SACRAMENTO (AP) - The mother of a soldier killed in Iraq summoned news outlets to photograph her son's flag-draped casket arriving at Sacramento International Airport to protest a Pentagon policy banning media coverage of America's war dead. Nearly a dozen reporters, photographers and television crews watched as the coffin of Army Spc. Patrick McCaffrey, 34, was transferred to a hearse outside an airport cargo terminal shortly before midnight Sunday, officials said.
"I don't care what President Bush wants," his mother, Nadia McCaffrey, told the Los Angeles Times. Patrick "did not die for nothing ... The way he lived needs to be talked about. Patrick was not a fighter, he was a peacemaker."

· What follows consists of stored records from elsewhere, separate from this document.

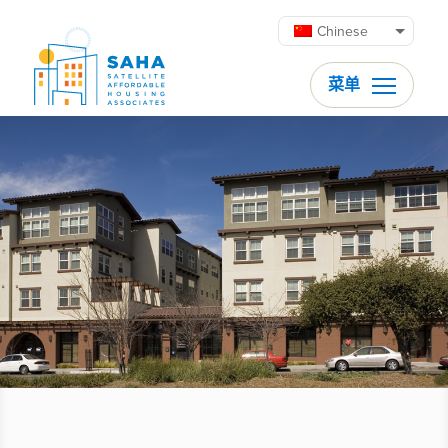
跳至内容
Chinese
菜单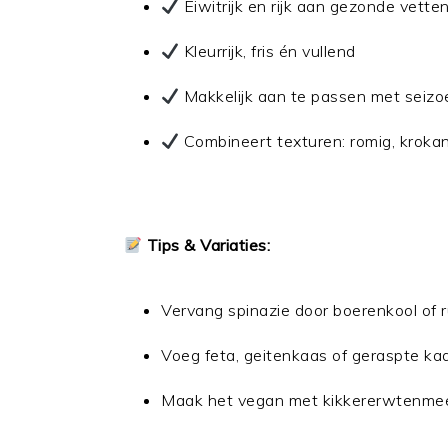
Eiwitrijk en rijk aan gezonde vette
Kleurrijk, fris én vullend
Makkelijk aan te passen met seiz
Combineert texturen: romig, krokant
Tips & Variaties:
Vervang spinazie door boerenkool of 
Voeg feta, geitenkaas of geraspte ka
Maak het vegan met kikkererwtenmeel 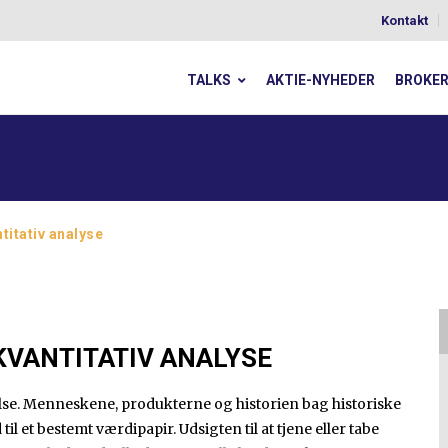
Kontakt
TALKS
AKTIE-NYHEDER
BROKE
titativ analyse
KVANTITATIV ANALYSE
lse. Menneskene, produkterne og historien bag historiske
il et bestemt værdipapir. Udsigten til at tjene eller tabe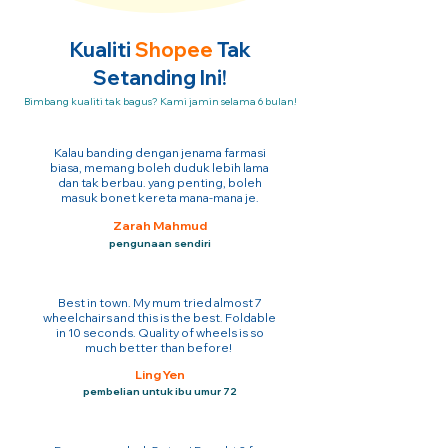
Kualiti
Shopee
Tak
Setanding Ini!
Bimbang kualiti tak bagus? Kami jamin selama 6 bulan!
Kalau banding dengan jenama farmasi
biasa, memang boleh duduk lebih lama
dan tak berbau. yang penting, boleh
masuk bonet kereta mana-mana je.
Zarah Mahmud
pengunaan sendiri
Best in town. My mum tried almost 7
wheelchairs and this is the best. Foldable
in 10 seconds. Quality of wheels is so
much better than before!
Ling Yen
pembelian untuk ibu umur 72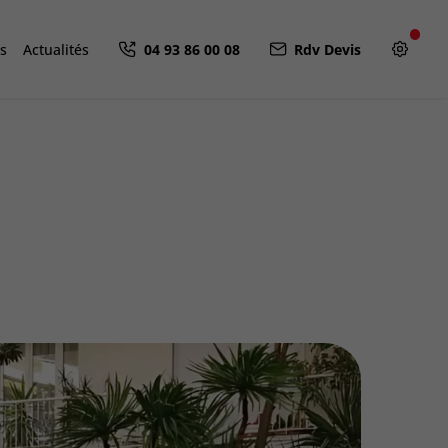
ns
Actualités
04 93 86 00 08
Rdv Devis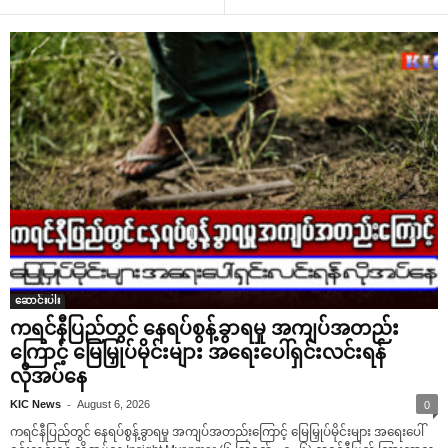
ဆောင်းပါး
ကရင်နီပြည်တွင် နေရပ်စွန့်ခွာရမှု အကျပ်အတည်း
ကြောင့် မြေမြှုပ်မိုင်းများ အရေးပေါ်ရှင်းလင်းရန်
လိုအပ်နေ
-
KIC News
August 6, 2026
0
ကရင်နီပြည်တွင် နေရပ်စွန့်ခွာရမှု အကျပ်အတည်းကြောင့် မြေမြှုပ်မိုင်းများ အရေးပေါ်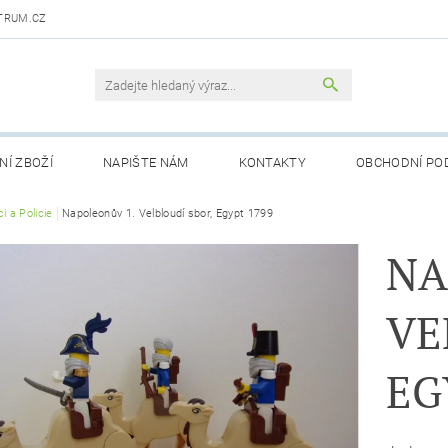
TRUM.CZ
NÍ ZBOŽÍ
NAPIŠTE NÁM
KONTAKTY
OBCHODNÍ PO
i a Policie
Napoleonův 1. Velbloudí sbor, Egypt 1799
NA
VE
EG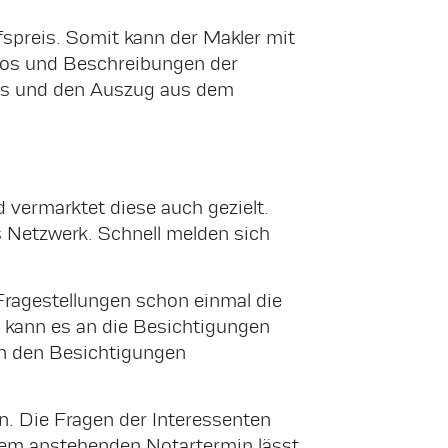
fspreis. Somit kann der Makler mit
otos und Beschreibungen der
eis und den Auszug aus dem
 vermarktet diese auch gezielt.
s Netzwerk. Schnell melden sich
Fragestellungen schon einmal die
 kann es an die Besichtigungen
an den Besichtigungen
n. Die Fragen der Interessenten
 dem anstehenden Notartermin lässt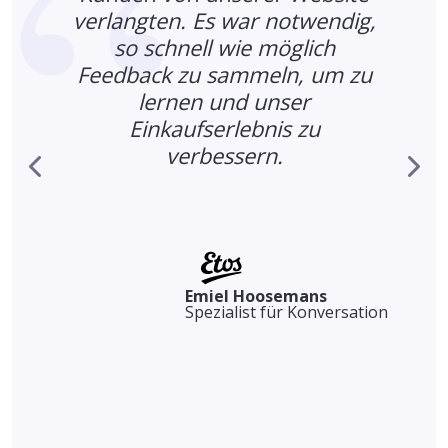
verlangten. Es war notwendig,
so schnell wie möglich
Feedback zu sammeln, um zu
,
lernen und unser
Einkaufserlebnis zu
verbessern.
Emiel Hoosemans
Spezialist für Konversation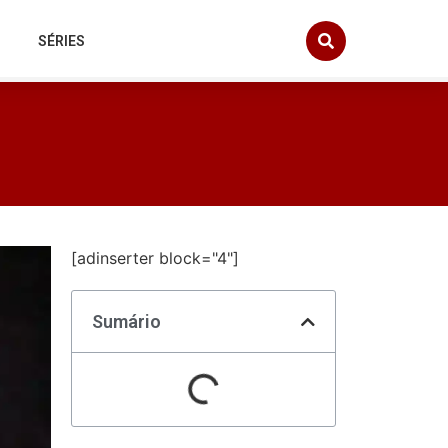
SÉRIES
[adinserter block="4"]
Sumário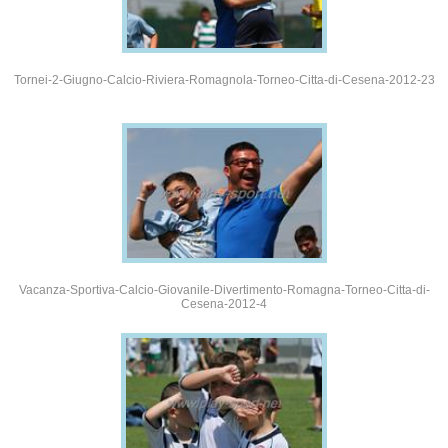
Tornei-2-Giugno-Calcio-Riviera-Romagnola-Torneo-Citta-di-Cesena-2012-23
Vacanza-Sportiva-Calcio-Giovanile-Divertimento-Romagna-Torneo-Citta-di-
Cesena-2012-4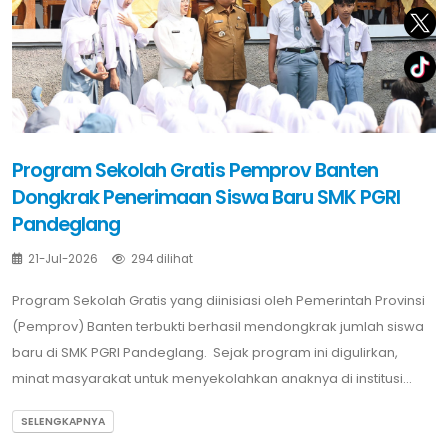
Program Sekolah Gratis Pemprov Banten
Dongkrak Penerimaan Siswa Baru SMK PGRI
Pandeglang
21-Jul-2026
294 dilihat
Program Sekolah Gratis yang diinisiasi oleh Pemerintah Provinsi
(Pemprov) Banten terbukti berhasil mendongkrak jumlah siswa
baru di SMK PGRI Pandeglang. Sejak program ini digulirkan,
minat masyarakat untuk menyekolahkan anaknya di institusi...
SELENGKAPNYA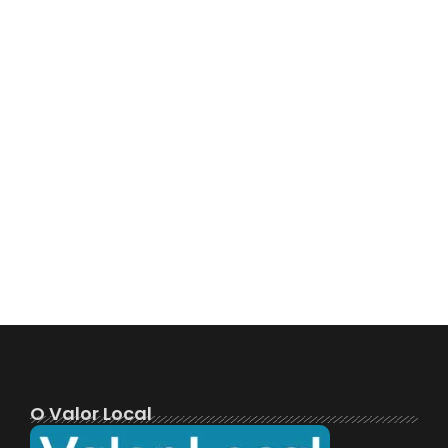
O Valor Local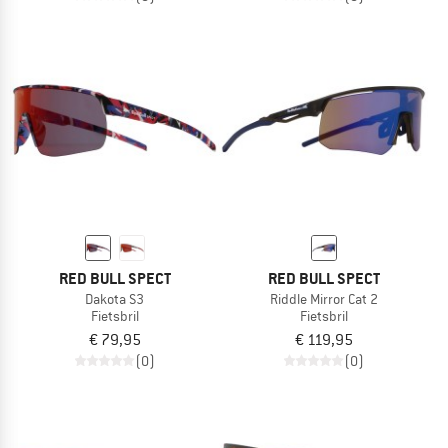
RED BULL SPECT
RED BULL SPECT
Dakota S3
Riddle Mirror Cat 2
Fietsbril
Fietsbril
€ 79,95
€ 119,95
(0)
(0)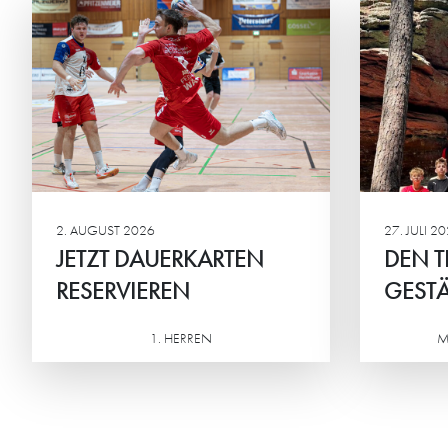
DEN TEAMGEIST
ST
GESTÄRKT
BEI
Die männliche C2 der HG
Beim
verbrachte ein actionreiches
Mini
Wochenende in der Südpfalz.
geme
Ehrg
Mitte
2. AUGUST 2026
27. JULI 2
JETZT DAUERKARTEN
DEN T
RESERVIEREN
GESTÄ
1. HERREN
M
Weiterlesen
Weiterlesen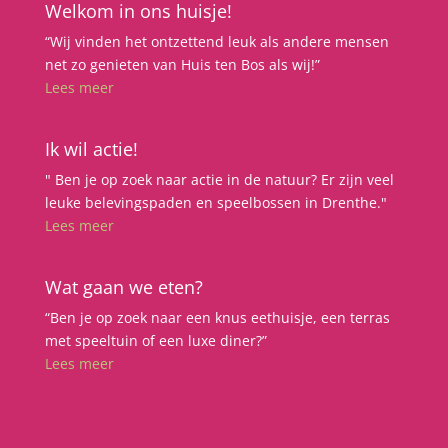
Welkom in ons huisje!
“Wij vinden het ontzettend leuk als andere mensen
net zo genieten van Huis ten Bos als wij!”
Lees meer
Ik wil actie!
" Ben je op zoek naar actie in de natuur? Er zijn veel
leuke belevingspaden en speelbossen in Drenthe."
Lees meer
Wat gaan we eten?
“Ben je op zoek naar een knus eethuisje, een terras
met speeltuin of een luxe diner?”
Lees meer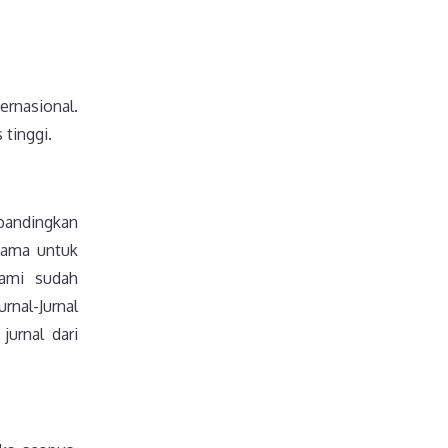
ernasional.
 tinggi.
ibandingkan
asama untuk
kami sudah
rnal-Jurnal
jurnal dari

Patrick McCaffrey was killed June 22 along with Lt. Andre Tyson, both members of the 579th Engineer Battalion, when the two were ambushed by insurgents near Balad, Iraq. The debate over whether Americans should see the coffins of McCaffrey and other troops flared last April after The Seattle Times published a front-page photograph of caskets in a cargo plane in Kuwait and a First Amendment activist posted on his Web site dozens of like images from Dover, Del., home to the nation's largest military mortuary. Sunday night's brief ceremony, however, did not violate the policy because it applies only to military facilities. The airport and the California National Guard worked Sunday to arrange the event.
The Pentagon's rules "are specifically for the airlift command, when the caskets are on the military plane," said Lt. Jonathan Shiroma, spokesman for the California National Guard. "This is a commercial jet, so it's a different jurisdiction, so to speak. We cannot stop the media from filming."